## Work to be completed
Only the lines of the listing below that run from the line with "Figure 1. Spatial" through the line with "Table 2.1. Risk" are to be set down, word for word. Pictures stay out.

## The input
**********
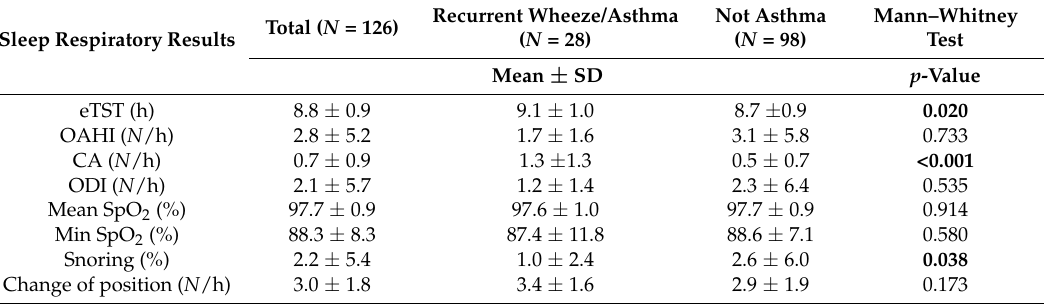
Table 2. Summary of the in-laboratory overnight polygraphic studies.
**********
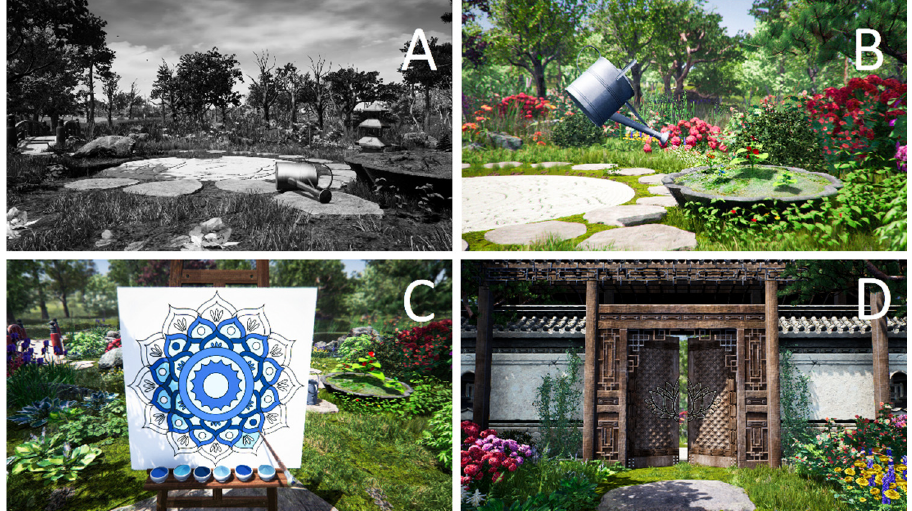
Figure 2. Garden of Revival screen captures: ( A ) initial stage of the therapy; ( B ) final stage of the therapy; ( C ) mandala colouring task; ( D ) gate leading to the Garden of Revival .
**********
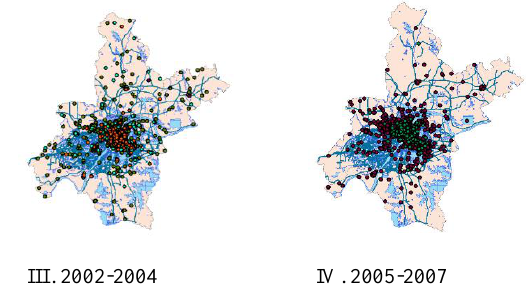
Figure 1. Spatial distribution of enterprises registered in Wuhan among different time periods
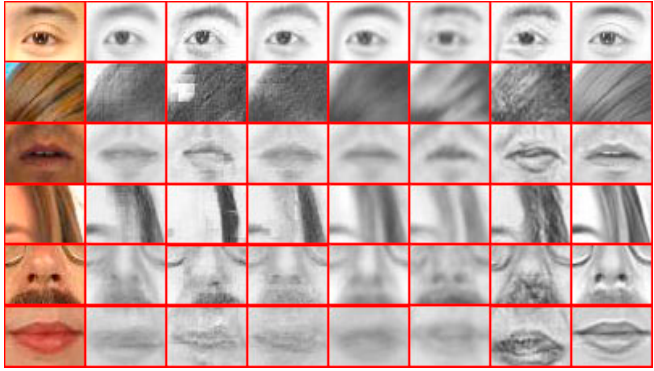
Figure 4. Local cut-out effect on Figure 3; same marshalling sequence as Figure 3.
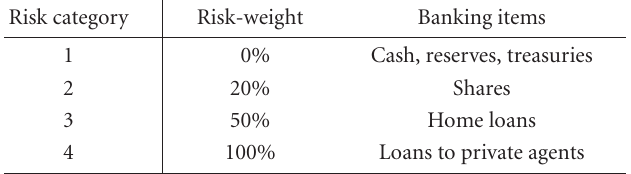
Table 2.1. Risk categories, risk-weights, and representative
**********
## Your response
Figure 1. Spatial distribution of enterprises registered in Wuhan among different time periods
Figure 4. Local cut-out effect on Figure 3; same marshalling sequence as Figure 3.
Table 2.1. Risk categories, risk-weights, and representative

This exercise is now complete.